Primary Friday: Restoration

Ah, yes...  Here it comes.  Balance.  Integration.  Renewal.

After months of scrambling to stay afloat -- busy days, short nights, and abbreviated practice -- I can feel myself stilling, softening, and the settling into place.  The downpour of late summer muddied the path and the furious winds of change swept me off course.  I slipped and sunk repeatedly into long-discarded coping mechanisms and watched myself, as if from afar, struggle and fumble and fail to uphold my rather stringent standards of self-care as the insistent objections of body, my source of truth, grew louder and louder in my ear.

It is astonishing how quickly and unforgivingly the body will revolt against the idiocy of the mind.  After weeks of eating poorly, smoking casually, and sacrificing practice, I am heavier, tighter, and more resistant to the mat.  But facing this truth -- the actual, physical consequences of my behavior -- has forced me to revisit my intentions.  If I wish to carry on with this practice, I must face these repercussions.  There is no way around them.  I must go through.  I must deal with the mess.  I must get my house in order so that I may move and breathe.
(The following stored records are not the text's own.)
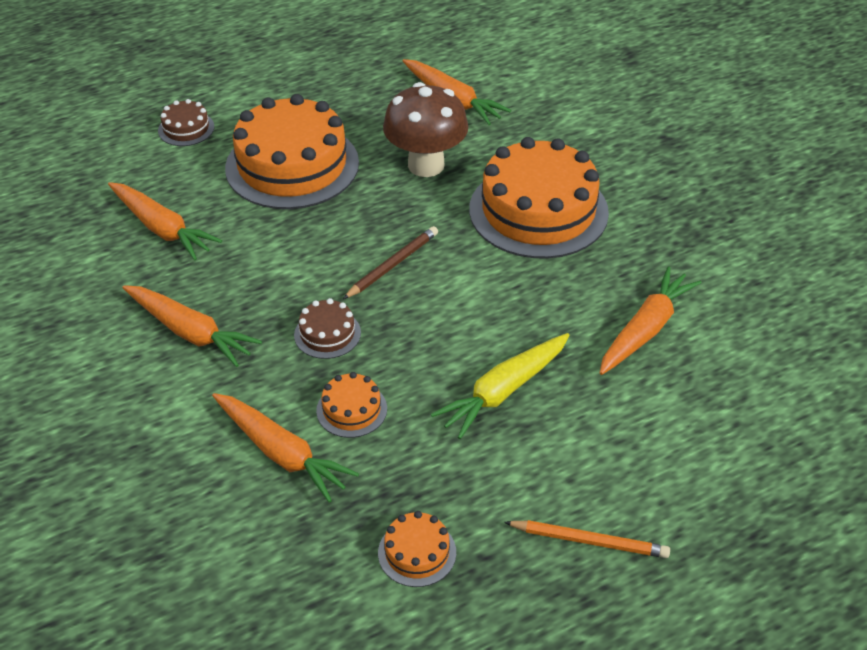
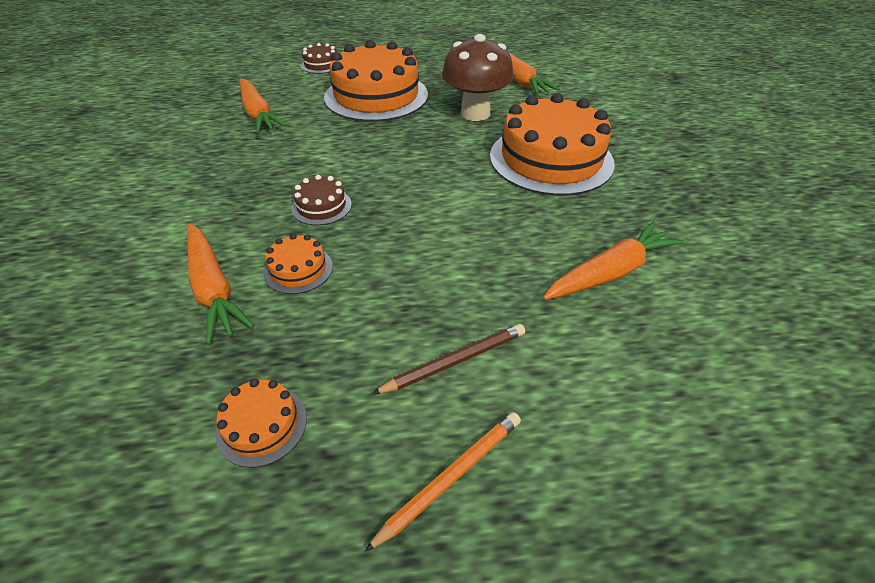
camera: 20 degrees right, 0 degrees up
orange carrot [122,285,262,367] -> none
brown pencil [343,226,438,299] -> brown pencil moved to [372,324,525,394]
yellow carrot [431,333,570,439] -> none
orange pencil [504,520,670,558] -> orange pencil turned 75 degrees counterclockwise [364,412,521,552]

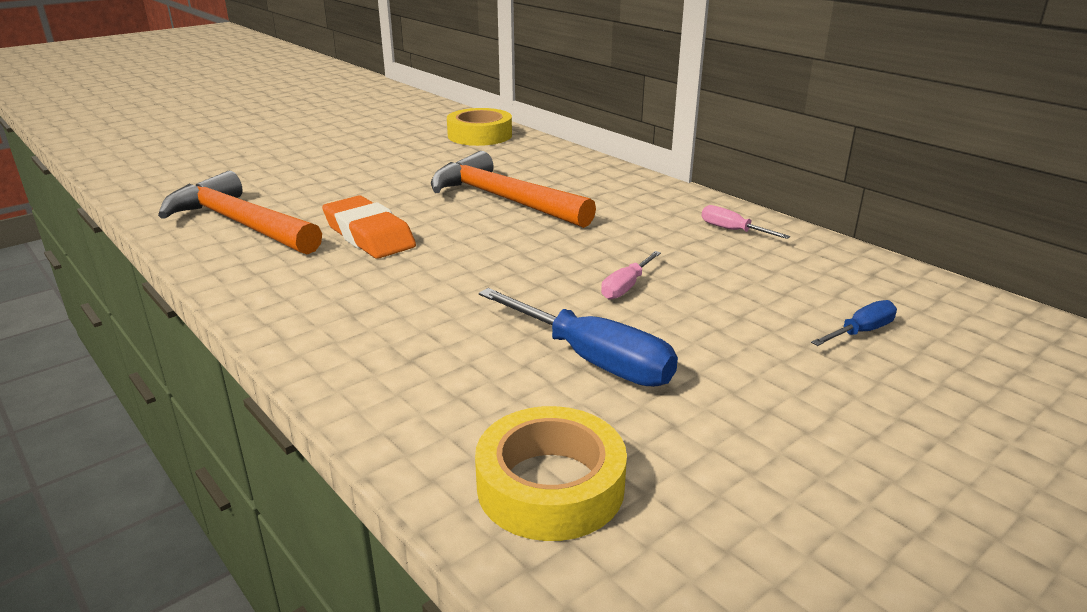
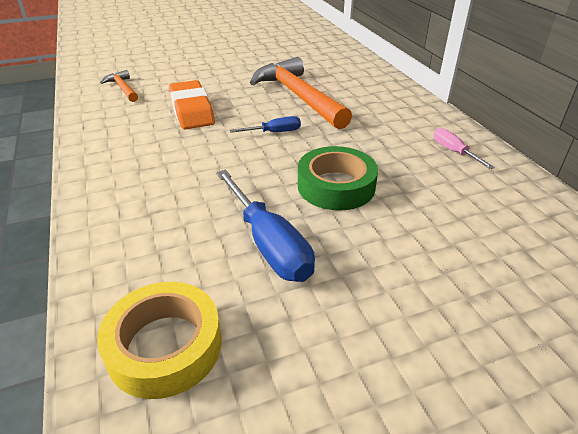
camera: 20 degrees right, 10 degrees up
orange hammer [158,171,322,255] -> orange hammer [100,70,138,102], size x0.48
yellow tape [447,108,512,146] -> none
pink screwdriver [601,251,661,300] -> green tape [298,146,378,210]
blue screwdriver [811,300,897,346] -> blue screwdriver moved to [230,116,301,133]

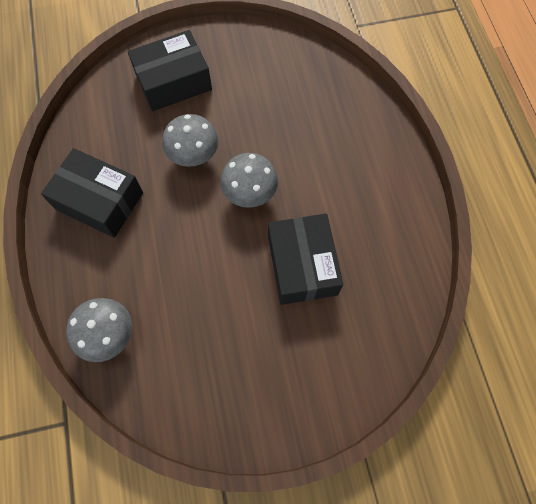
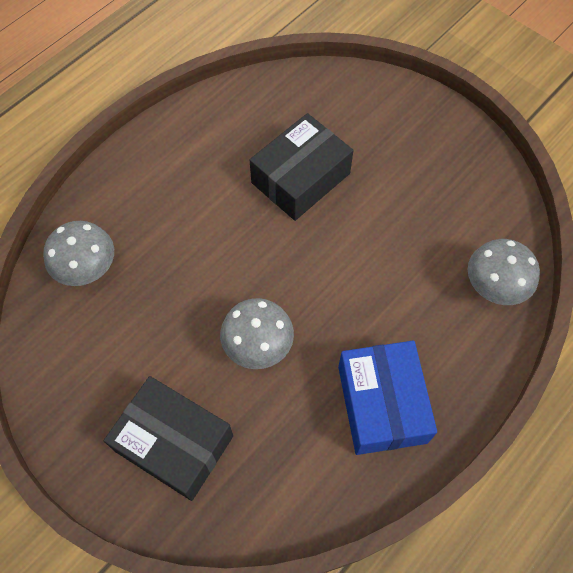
camera: 125 degrees left, 5 degrees down
black box [41,148,143,238] -> blue box [338,341,437,455]
grey mushroom [220,153,278,208] -> grey mushroom moved to [43,221,114,286]

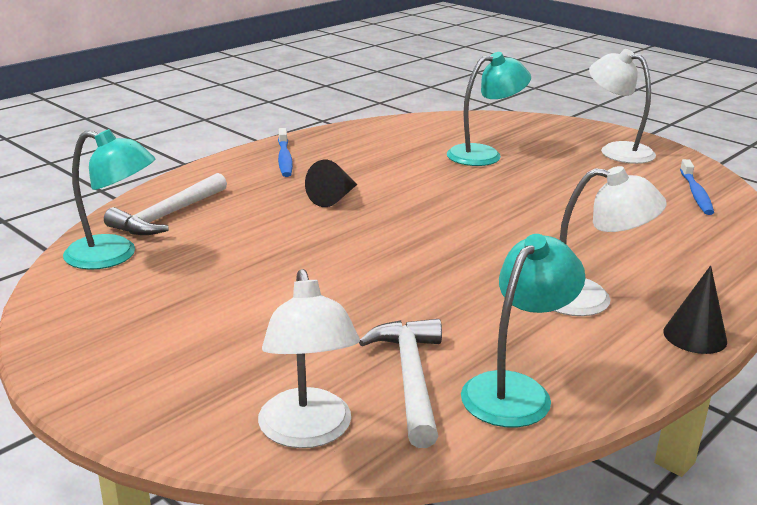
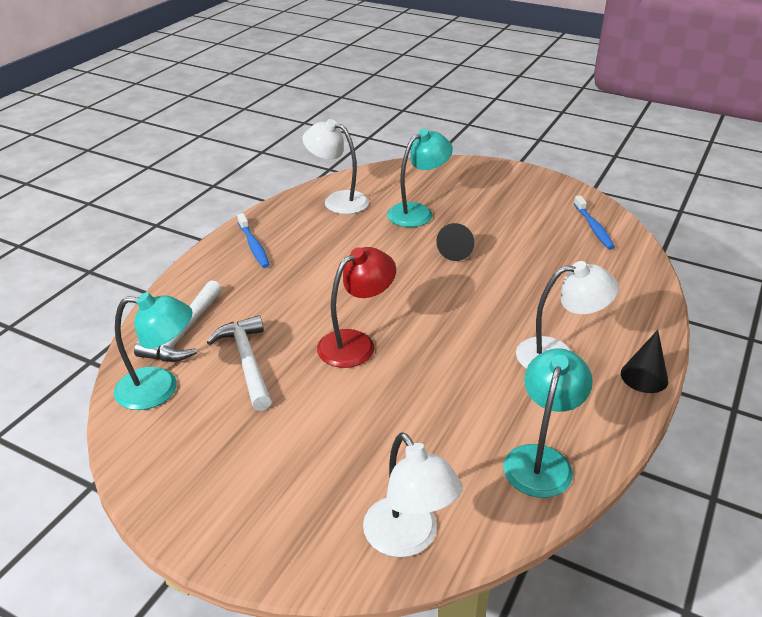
camera: 15 degrees left, 10 degrees up
black cone [305,160,357,207] -> black cone moved to [436,223,474,261]
white hammer [359,319,442,448] -> white hammer moved to [206,315,272,411]
white lamp [589,49,656,164] -> white lamp moved to [302,119,369,214]
none -> red lamp [317,247,396,368]

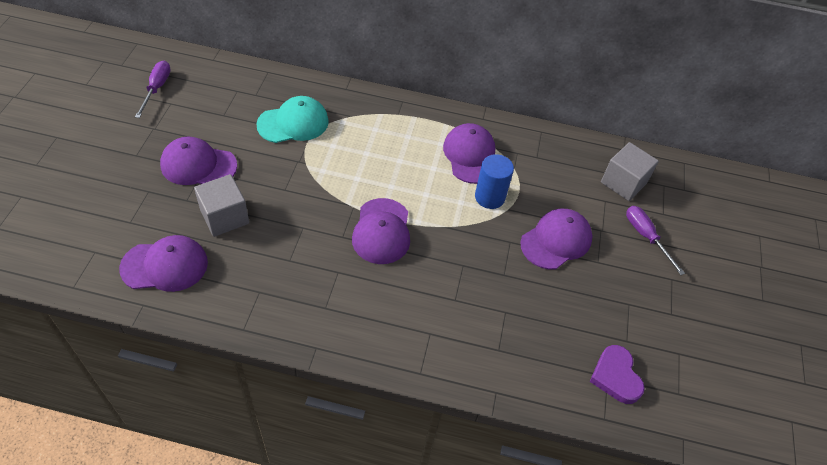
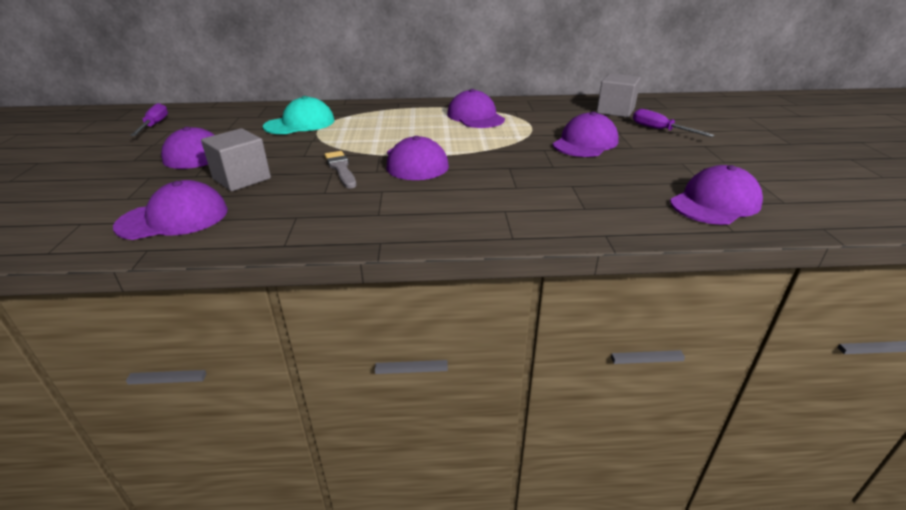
camera: 10 degrees left, 20 degrees down
blue cylinder [475,154,514,209] -> none
purple heart [590,345,645,404] -> purple cap [670,165,763,225]
none -> grey brush [324,151,356,189]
And that is what I plan to do.  I have cleared my space of non-essentials and I am watching carefully the patterns of the mind.  I will not be pulled into the noise, the obfuscation and deception.  I will do my practice in the body I have created for myself.  I will acknowledge the state of the inner environment -- the exhausting heat, invasive darkness, and debris -- and, armed with appropriate provisions (breath, awareness, and compassion), I will head into the jungle brush that has grown up around the fertile fields of my heart and, patiently, persistently, I will hack away.

Practice has been more consistent this week and I am feeling slightly better having regained some precious ground.  Primary is the plan for this afternoon, it will be a nice respite from housework and homework.  I awoke this morning with clear eyes and a feeling of lightness and strength.  Energy levels are high.  I will make quick work of this overgrowth.